Breast Biopsy

When a woman finds a lump in her breast, it can be scary. But certain tests can help her find out quickly if something is really wrong, or if the lump is nothing to worry about. A breast biopsy is one of those tests.

A breast biopsy is a procedure to take a sample of breast tissue. A biopsy is done when a woman or her healthcare provider finds a lump in her breast during an exam, or spots one on an imaging test. During a biopsy, some tissue is taken from the lump and examined in a lab. In some cases, the whole lump is removed.

Types of Biopsies

Your healthcare provider will talk with you about the type of biopsy that will work best for you.

With a fine needle biopsy, or F-N-A, the skin is numbed and a thin needle is put through the skin of the breast into the lump. A small amount of tissue is taken from the lump.

With a core needle biopsy, a larger needle is used so that a larger amount of tissue can be taken. These two procedures are often done in a doctor’s office or clinic.
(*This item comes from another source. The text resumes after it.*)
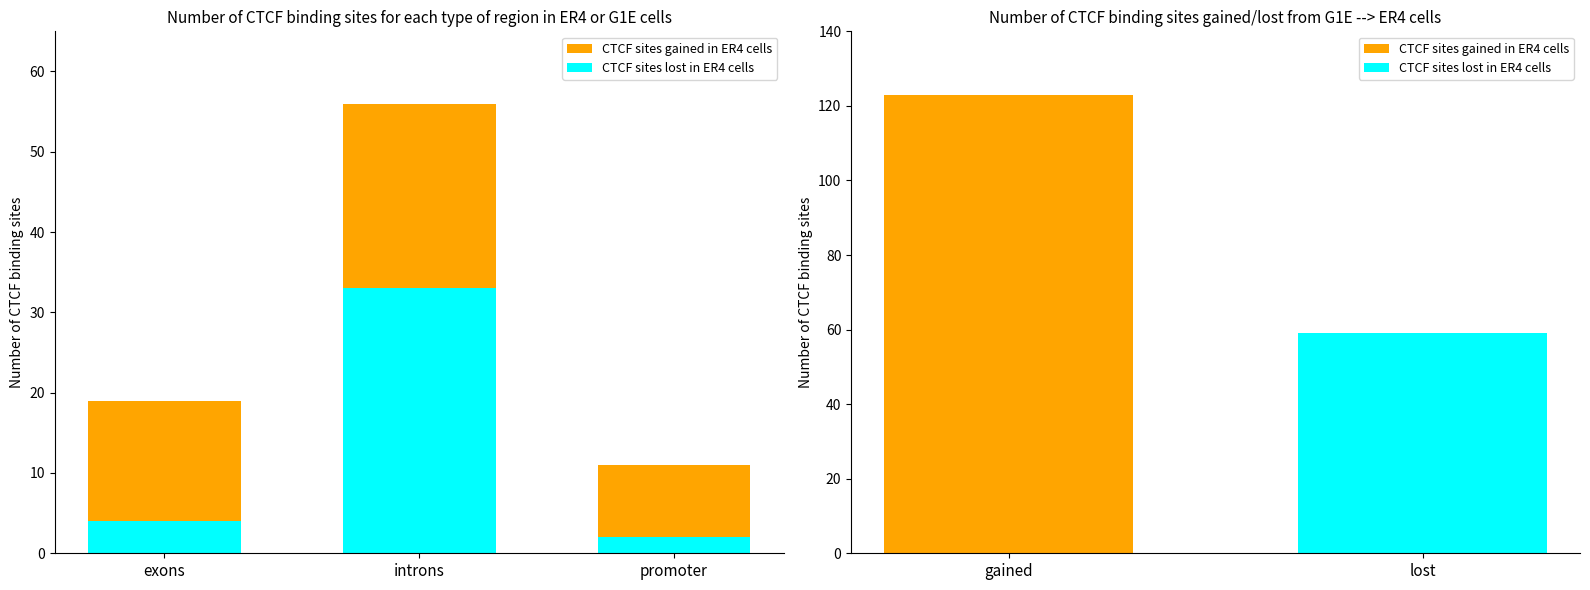

What is the difference between the maximum and minimum values in the CTCF sites lost in ER4 cells series?

31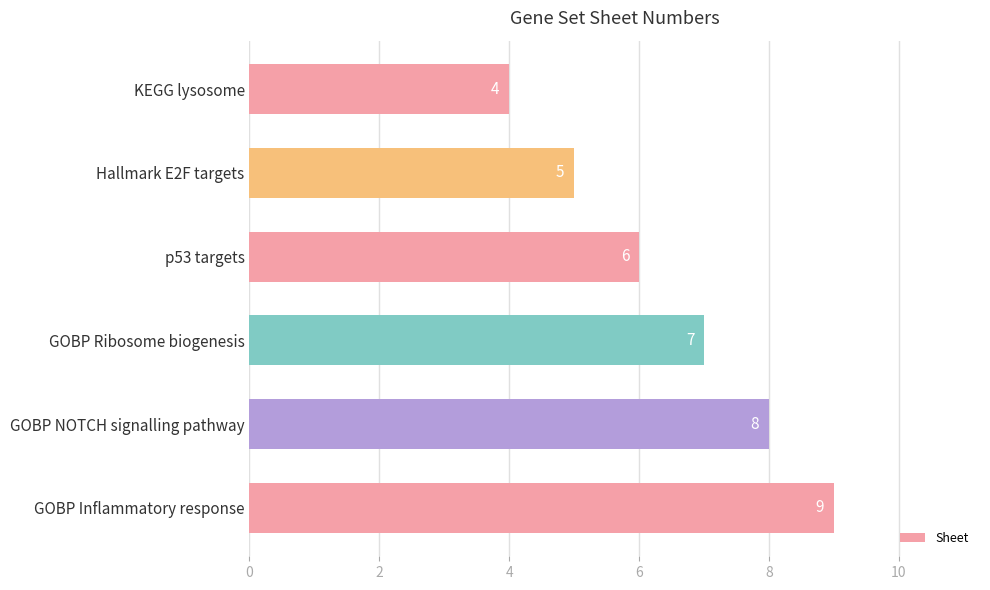

Rank the categories by value from lowest to highest.

KEGG lysosome, Hallmark E2F targets, p53 targets, GOBP Ribosome biogenesis, GOBP NOTCH signalling pathway, GOBP Inflammatory response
Sometimes a needle biopsy is done while the healthcare provider uses an imaging machine to guide the needle. The imaging may be a mammogram, ultrasound machine, or MRI. This is called a stereotactic biopsy. This procedure is often done in a hospital.
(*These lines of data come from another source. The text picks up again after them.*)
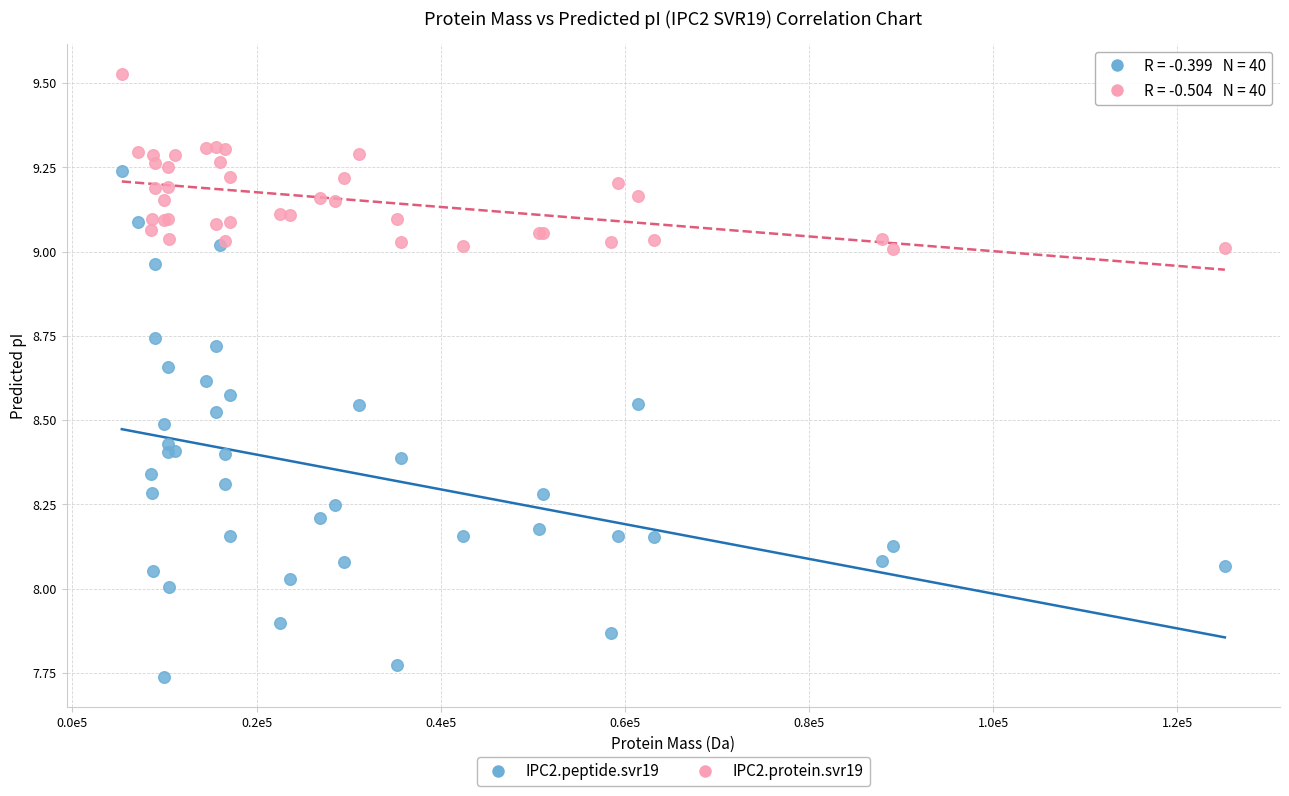

Which series has the widest spread of Y values?

IPC2.peptide.svr19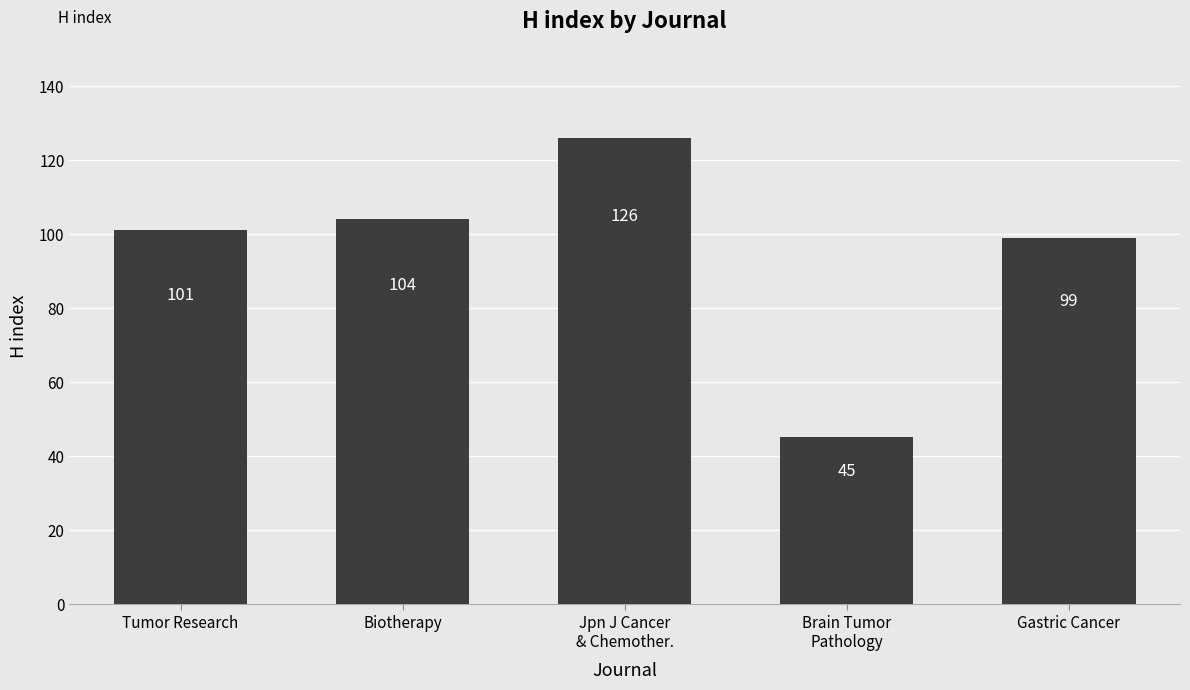

List the labels in order of value, smallest first.

Brain Tumor
Pathology, Gastric Cancer, Tumor Research, Biotherapy, Jpn J Cancer
& Chemother.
In some cases, a needle biopsy is not possible. Or, it may not give the healthcare provider enough tissue. If this is the case, an open biopsy may be done.

An open biopsy is often done in a hospital or surgery center. Before the procedure, you are given anesthesia. It will make you relaxed, drowsy, or asleep during the procedure. An incision is made in the breast. A piece of tissue from the lump is removed. This is called an incisional biopsy. If the whole lump is removed, this is called an excisional biopsy. It’s also known as a lumpectomy.

Often, a guide wire will be placed in the breast. X-rays are used to direct the healthcare provider to the area of tissue to be sampled. This is called a needle-directed biopsy or J Wire directed biopsy.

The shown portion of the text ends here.